Ia juga kerap menampilkan karya anak didiknya itu di pameran-pameran. Dari situ, permintaan kemudian mulai berdatangan. Eka pun senang karena anak-anak didiknya memiliki kegiatan positif.
Namun, ia khawatir selepas sekolah kemampuan anak didiknya ini tidak tersalurkan. Selain itu, masih jarang sekali lapangan kerja yang mau menerima tuna grahita menjadi karyawan. "Jika dibimbing dengan baik, anak-anak ini juga mampu mengerjakan bagiannya," ujar Eka.
Menurutnya, kelebihan penyandang tuna grahita ada pada ketekunan mereka dalam bekerja. Selain itu, mereka juga bagus menekuni pekerjaan yang sifatnya rutin atau berulang-ulang.

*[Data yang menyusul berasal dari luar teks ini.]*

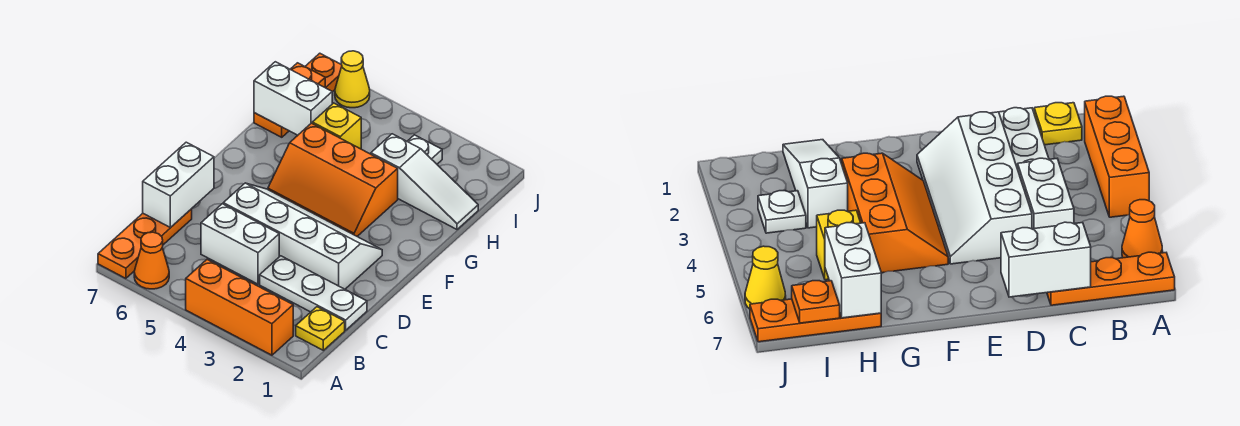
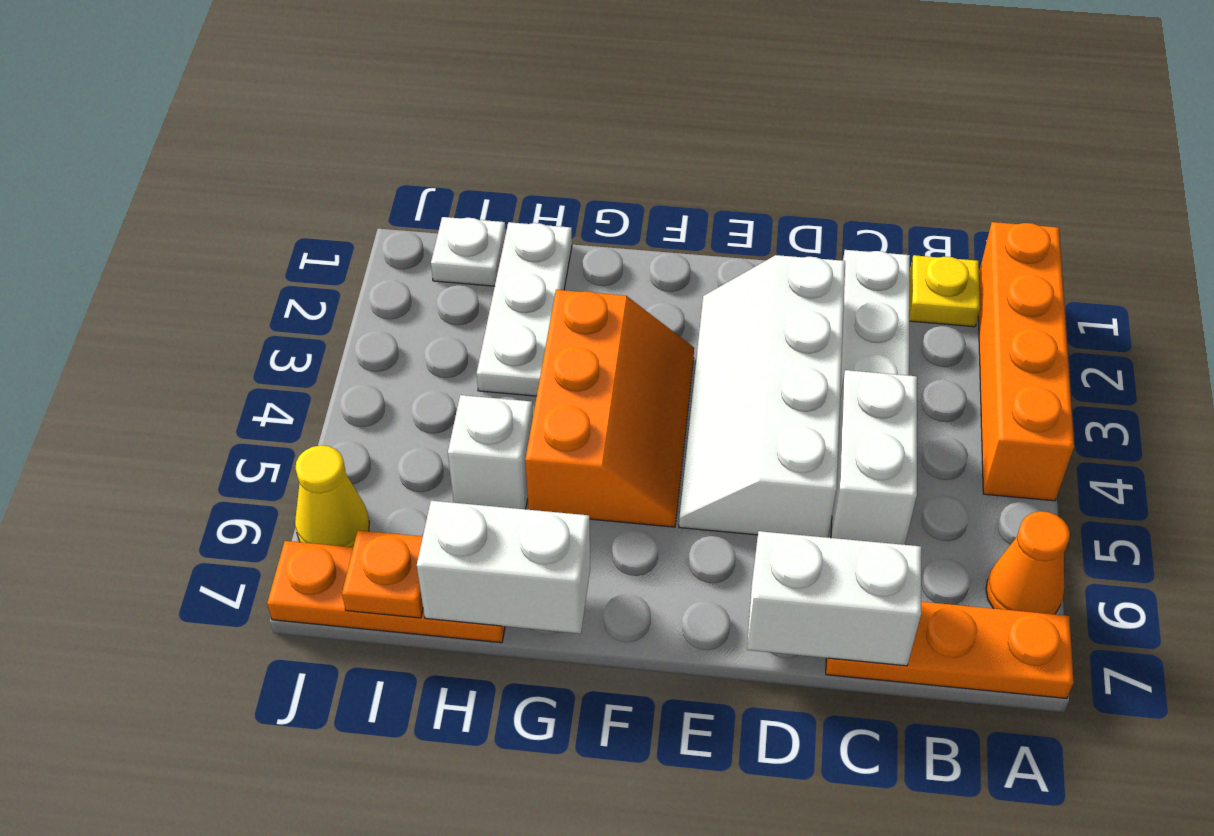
orange brick A2:A4 level 1 -> orange brick A1:A4 level 1
white slope H1:H3 level 1 top 3 -> white plate H1:H3 level 1
yellow brick H5 level 1 -> white brick H5 level 1
white brick H6:H7 level 2 -> white brick G7:H7 level 2
white plate I3 level 1 -> white plate I1 level 1

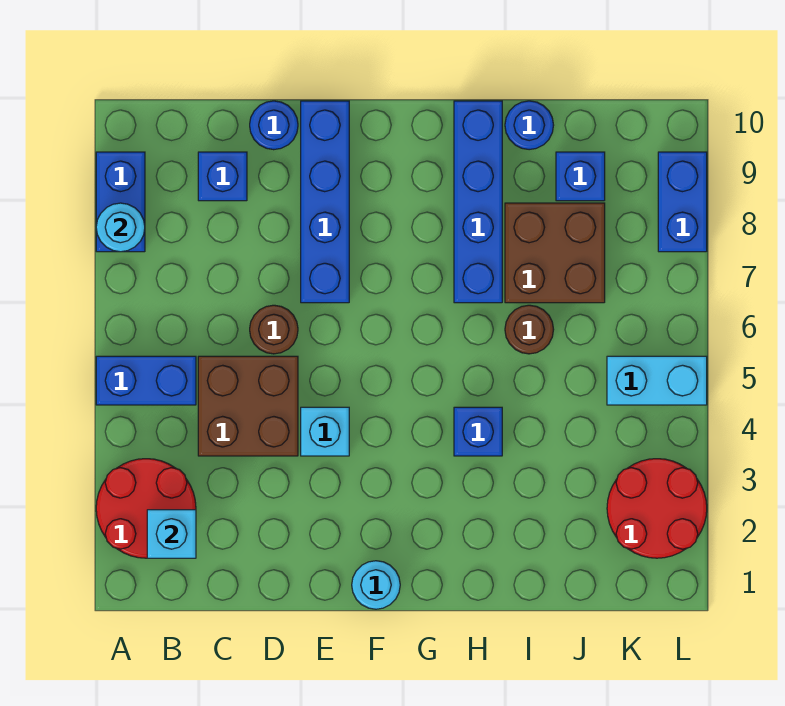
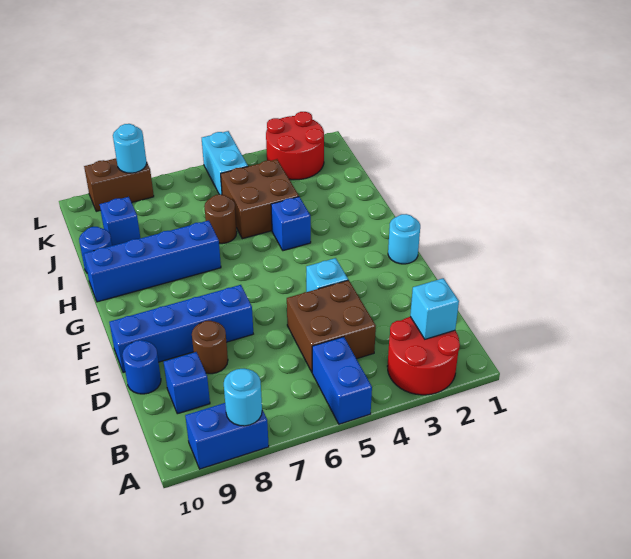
brown round brick D6 level 1 -> brown round brick D8 level 1
brown brick I7:J8 level 1 -> brown brick I4:J5 level 1
blue brick L8:L9 level 1 -> brown brick L8:L9 level 1
none -> cyan round brick L8 level 2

Menyadari potensi anak didiknya itu, Eka lalu mendirikan ABC Toys. Di awal mendirikan usaha, ia merekrut penyandang tuna grahita menjadi karyawan. Namun, kini karyawan tuna grahita sedikit menyusut. Dari 10 orang, kini tersisa tiga orang yang tuna grahita. "Sebelumnya, setengah karyawan kami adalah tuna grahita," ujarnya.
Para pekerja Eka adalah penyandang tuna grahita yang sudah lulus SMA. Menurutnya, mempekerjakan tuna grahita penuh tantangan. Selain tak bisa dipasang target, kadang mereka tidak menghasilkan karya sesuai dengan standar.
Ia menggaji mereka dengan upah di atas upah minimum regional (UMR) dan memiliki standar sama dengan karyawan normal. "Tak ada perbedaan gaji," ujarnya.
ABC Toys kini memproduksi 300-500 mainan edukatif per bulan. Harga mainan dijual mulai Rp 5.000- Rp 100.000 per unit. Omzetnya sekitar Rp 15 juta-Rp 20 juta per bulan. Konsumen utama mereka kebanyakan dari pemilik playgroup atau pendidikan anak usia dini.